Several ethical issues can arise during the development of any novel therapeutic. The development of genetic and cellular therapies share many ethical issues with other types of therapy, such as prosthetics, drugs, organ transplantation, and protein replacement. In addition, there are ethical issues unique to gene and cell therapy. In all cases, scientists, clinicians, regulatory committees, and concerned citizens take an active role in addressing these issues.

Balancing risk and benefit to the patient is important to any developing therapeutic. This is complicated by the fact that most gene therapy trials are Phase I trials, which means that safety of the vector and delivery mode are being evaluated and no direct benefit to the participant is expected. To assess potential benefit, regulatory committees often request that investigators administer a range of doses of the agent for the initial patients to determine whether higher doses do have adverse effects—even during Phase II/III trials.

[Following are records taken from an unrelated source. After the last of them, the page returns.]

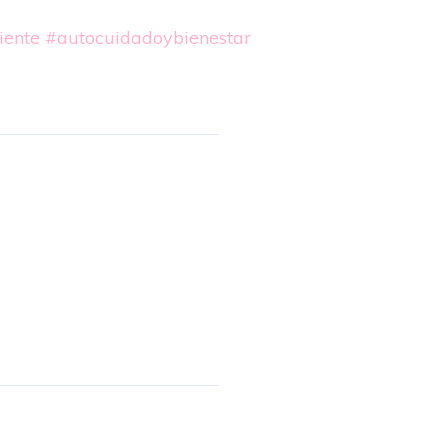
iente
#autocuidadoybienestar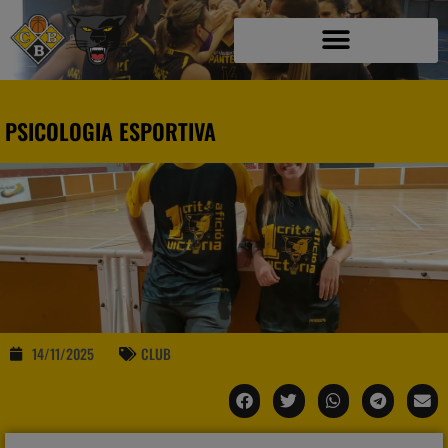
PSICOLOGIA ESPORTIVA
14/11/2025
CLUB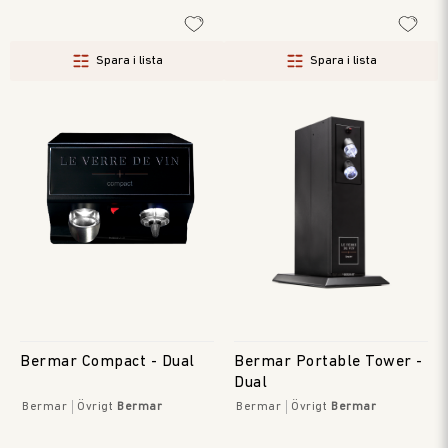
Spara i lista
Spara i lista
Bermar Compact - Dual
Bermar Portable Tower -
Dual
Bermar
Övrigt
Bermar
Bermar
Övrigt
Bermar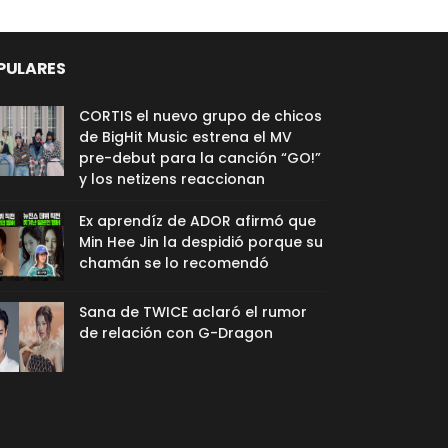
PULARES
CORTIS el nuevo grupo de chicos
de BigHit Music estrena el MV
pre-debut para la canción “GO!”
y los netizens reaccionan
Ex aprendíz de ADOR afirmó que
Min Hee Jin la despidió porque su
chamán se lo recomendó
Sana de TWICE aclaró el rumor
de relación con G-Dragon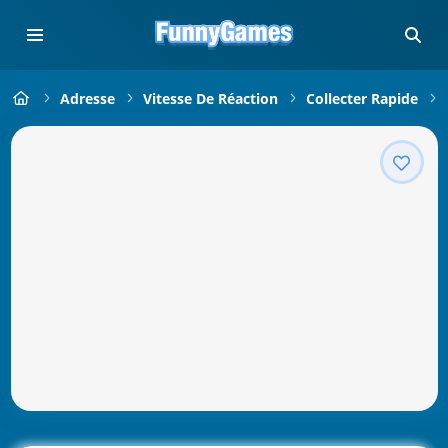
Adresse
Vitesse De Réaction
Collecter Rapide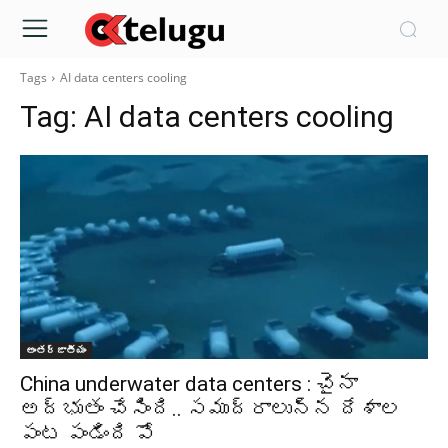
Tags
AI data centers cooling
Tag:
AI data centers cooling
అంతర్జాతీయం
China underwater data centers : చైనా
అద్భుతం చేసింది.. సముద్రాలున్న దేశాల
పంట పండింది పో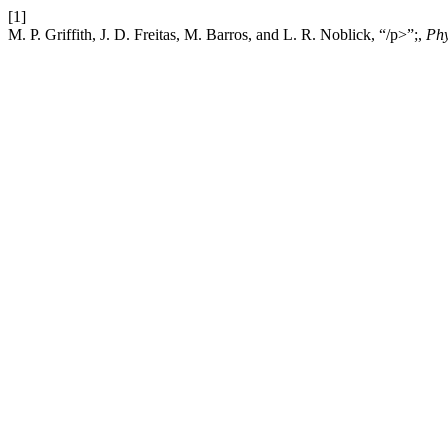
[1]
M. P. Griffith, J. D. Freitas, M. Barros, and L. R. Noblick, “/p>”;,
Phy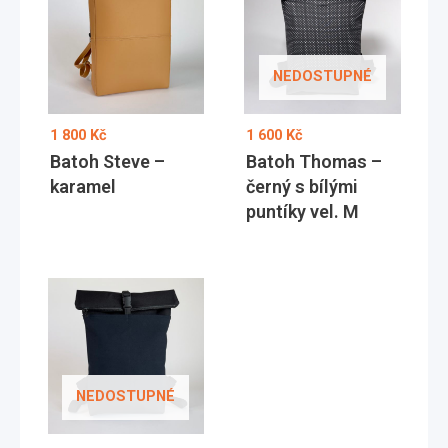
NEDOSTUPNÉ
1 800
Kč
1 600
Kč
Batoh Steve –
Batoh Thomas –
karamel
černý s bílými
puntíky vel. M
NEDOSTUPNÉ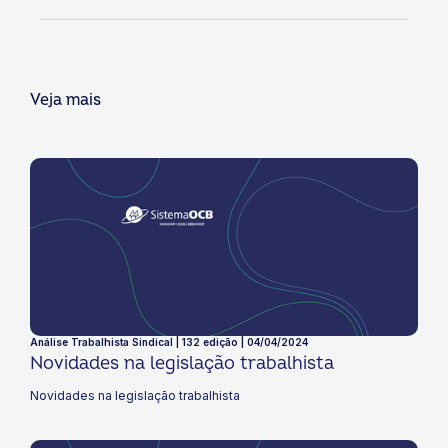
Veja mais
Análise Trabalhista Sindical | 132 edição | 04/04/2024
Novidades na legislação trabalhista
Novidades na legislação trabalhista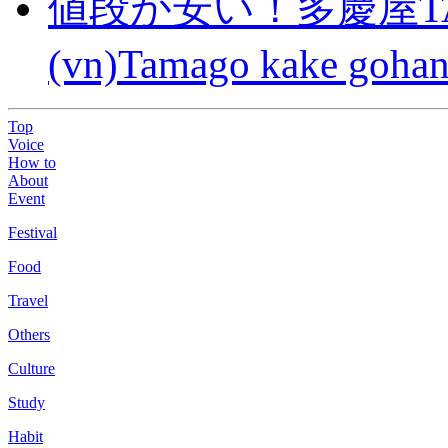
値段が安い！多慶屋TA
(vn)Tamago kake gohan
Top
Voice
How to
About
Event
Festival
Food
Travel
Others
Culture
Study
Habit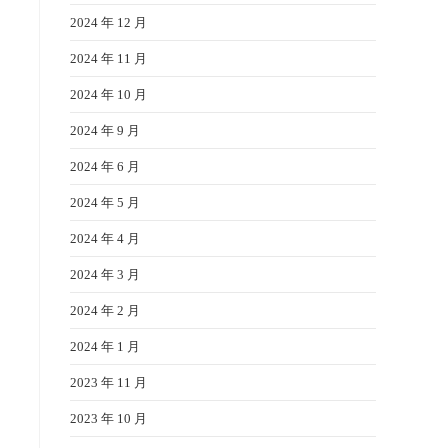
2024 年 12 月
2024 年 11 月
2024 年 10 月
2024 年 9 月
2024 年 6 月
2024 年 5 月
2024 年 4 月
2024 年 3 月
2024 年 2 月
2024 年 1 月
2023 年 11 月
2023 年 10 月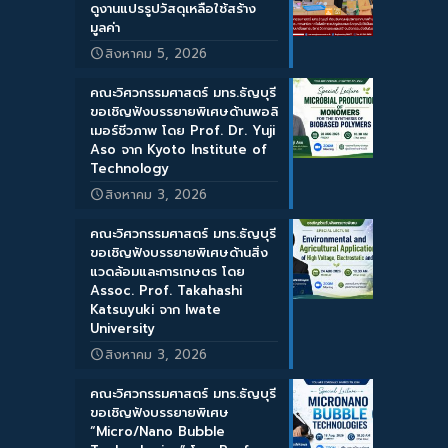
ดูงานแปรรูปวัสดุเหลือใช้สร้าง
มูลค่า
สิงหาคม 5, 2026
คณะวิศวกรรมศาสตร์ มทร.ธัญบุรี
ขอเชิญฟังบรรยายพิเศษด้านพอลิ
เมอร์ชีวภาพ โดย Prof. Dr. Yuji
Aso จาก Kyoto Institute of
Technology
สิงหาคม 3, 2026
คณะวิศวกรรมศาสตร์ มทร.ธัญบุรี
ขอเชิญฟังบรรยายพิเศษด้านสิ่ง
แวดล้อมและการเกษตร โดย
Assoc. Prof. Takahashi
Katsuyuki จาก Iwate
University
สิงหาคม 3, 2026
คณะวิศวกรรมศาสตร์ มทร.ธัญบุรี
ขอเชิญฟังบรรยายพิเศษ
“Micro/Nano Bubble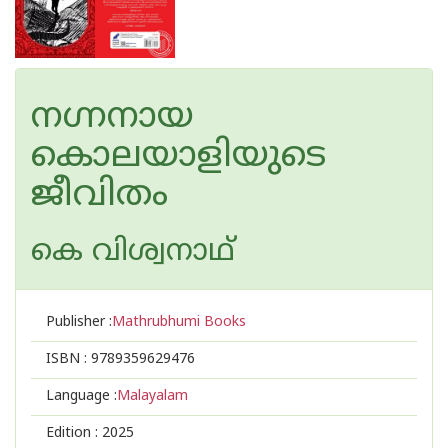
നഗ്നനായ
കൊലയാളിയുടെ
ജീവിതം
കെ വിശ്വനാഥ്
Publisher :
Mathrubhumi Books
ISBN :
9789359629476
Language :
Malayalam
Edition :
2025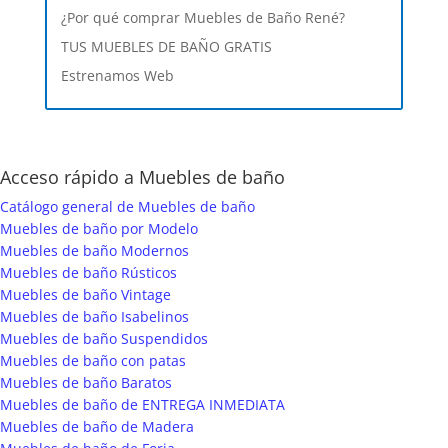
¿Por qué comprar Muebles de Baño René?
TUS MUEBLES DE BAÑO GRATIS
Estrenamos Web
Acceso rápido a Muebles de baño
Catálogo general de Muebles de baño
Muebles de baño por Modelo
Muebles de baño Modernos
Muebles de baño Rústicos
Muebles de baño Vintage
Muebles de baño Isabelinos
Muebles de baño Suspendidos
Muebles de baño con patas
Muebles de baño Baratos
Muebles de baño de ENTREGA INMEDIATA
Muebles de baño de Madera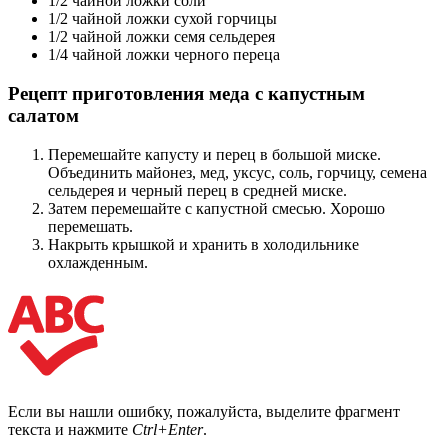
1/2 чайной ложки соли
1/2 чайной ложки сухой горчицы
1/2 чайной ложки семя сельдерея
1/4 чайной ложки черного переца
Рецепт приготовления меда с капустным
салатом
Перемешайте капусту и перец в большой миске.
Объединить майонез, мед, уксус, соль, горчицу, семена
сельдерея и черный перец в средней миске.
Затем перемешайте с капустной смесью. Хорошо
перемешать.
Накрыть крышкой и хранить в холодильнике
охлажденным.
Если вы нашли ошибку, пожалуйста, выделите фрагмент
текста и нажмите
Ctrl+Enter
.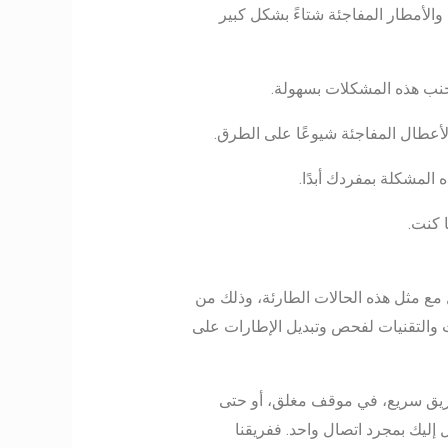
والأمطار المفاجئة شتاءً بشكل كبير
جنب هذه المشكلات بسهولة.
الأعطال المفاجئة شيوعًا على الطرق.
 المشكلة بمفردك أبدًا.
 كنت.
مع مثل هذه الحالات الطارئة، وذلك من
ت والتقنيات لفحص وتبديل الإطارات على
طريق سريع، في موقف مغلق، أو حتى
 إليك بمجرد اتصال واحد. ففريقنا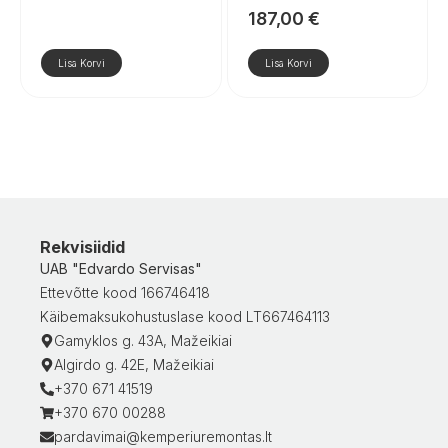
187,00
€
Lisa Korvi
Lisa Korvi
Rekvisiidid
UAB "Edvardo Servisas"
Ettevõtte kood 166746418
Käibemaksukohustuslase kood LT667464113
Gamyklos g. 43A, Mažeikiai
Algirdo g. 42E, Mažeikiai
+370 671 41519
+370 670 00288
pardavimai@kemperiuremontas.lt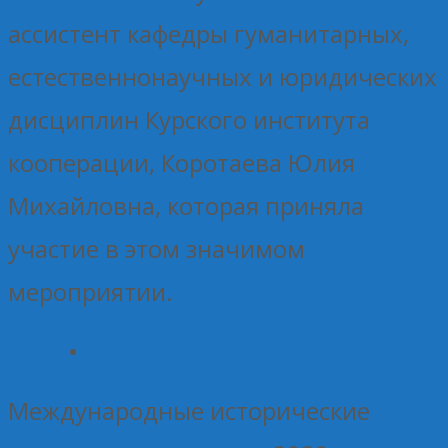
ассистент кафедры гуманитарных,
естественнонаучных и юридических
дисциплин Курского института
кооперации, Коротаева Юлия
Михайловна, которая приняла
участие в этом значимом
мероприятии.
Международные исторические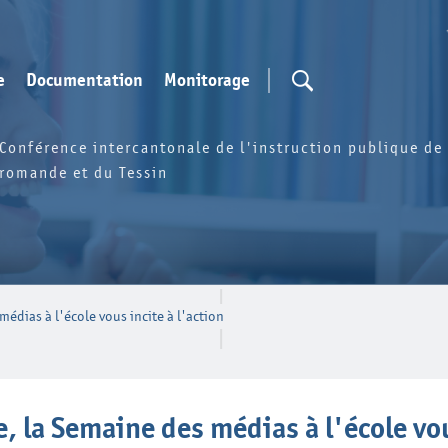
e
Documentation
Monitorage
Conférence intercantonale de l'instruction publique de 
romande et du Tessin
édias à l'école vous incite à l'action
 la Semaine des médias à l'école vous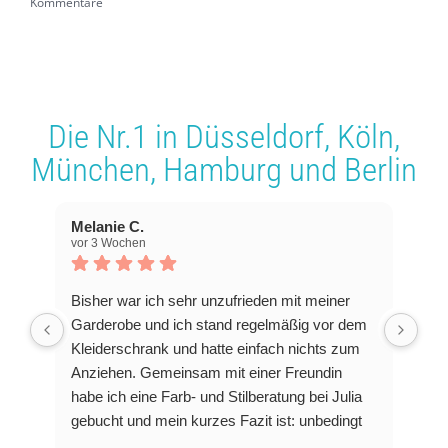
Kommentare
Die Nr.1 in
Düsseldorf
,
Köln
,
München
,
Hamburg
und
Berlin
Melanie C.
vor 3 Wochen
Bisher war ich sehr unzufrieden mit meiner
Garderobe und ich stand regelmäßig vor dem
Kleiderschrank und hatte einfach nichts zum
Anziehen. Gemeinsam mit einer Freundin
habe ich eine Farb- und Stilberatung bei Julia
gebucht und mein kurzes Fazit ist: unbedingt
machen!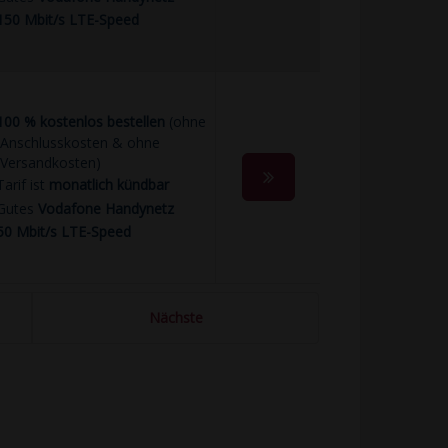
150 Mbit/s LTE-Speed
100 % kostenlos bestellen
(ohne
Anschlusskosten & ohne
Versandkosten)
Tarif ist
monatlich kündbar
Gutes
Vodafone Handynetz
50 Mbit/s LTE-Speed
Nächste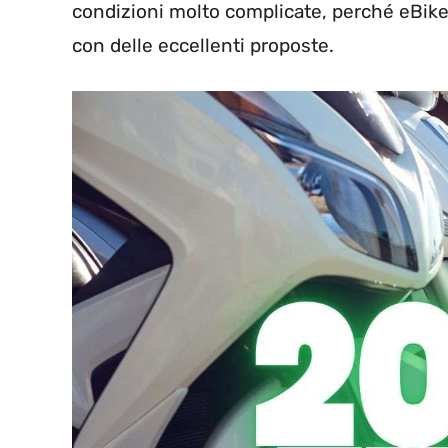
condizioni molto complicate, perché eBike 
con delle eccellenti proposte.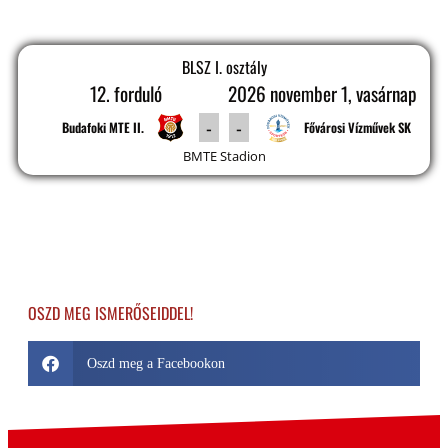
BLSZ I. osztály
12. forduló
2026 november 1, vasárnap
-
-
Budafoki MTE II.
Fővárosi Vízművek SK
BMTE Stadion
OSZD MEG ISMERŐSEIDDEL!
Oszd meg a Facebookon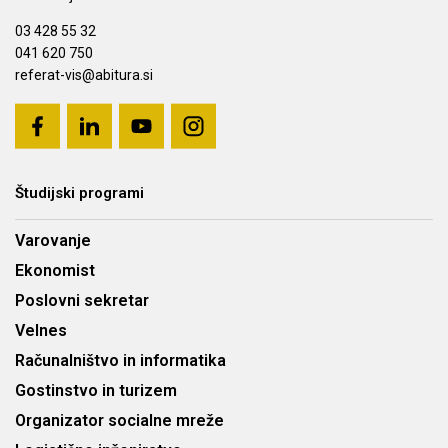
03 428 55 32
041 620 750
referat-vis@abitura.si
Študijski programi
Varovanje
Ekonomist
Poslovni sekretar
Velnes
Računalništvo in informatika
Gostinstvo in turizem
Organizator socialne mreže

Thus, the dosage tested in a particular patient may be insufficient to induce a therapeutic response or may be so high as to cause toxicity.

High costs associated with gene and cell therapy raise the ethical question of whether these treatments will only be utilized by the wealthy. Biotechnology companies such as Novartis, who developed the leukemia treatment Kymriah, are aware of this and are developing programs to provide financial help to patients in the USA who are uninsured or underinsured. Another factor to consider is that gene and cell therapies are designed to be curative, and so the cost of therapy can be weighed against that of lifetime treatment. In the long-term, costs will likely be reduced by optimized production of cell and gene therapies and the development of therapies that do not need to be tailored to the individual. In the meantime, patient groups, clinicians, regulators and manufacturers all have a role to play in addressing the issue of cost.

Contamination of the human genome with novel DNA sequences is a concern that may be considered in two ways. First, there is the issue of accidental contamination of the genome while conducting gene or cell therapy on somatic (adult) cells. To minimize the possibility of this, all vectors are tested to make sure they do not enter the germ line in experimental animals, and sperm from human males in clinical studies are tested to make sure the gene has not inserted in the genome. Second, there is the issue of intentional manipulation of the germline to alleviate disease. As new gene editing technologies have now made this much easier, there is currently much debate between scientists, clinicians, patient groups, and regulators regarding the ethics of editing, or not editing the human genome.

Use of embryonic stem cells, or human fetal tissue, as a source of stem cells remains an ethical issue. The development of stem cells from other sources such as iPSCs has somewhat reduced the dependence on ESCs.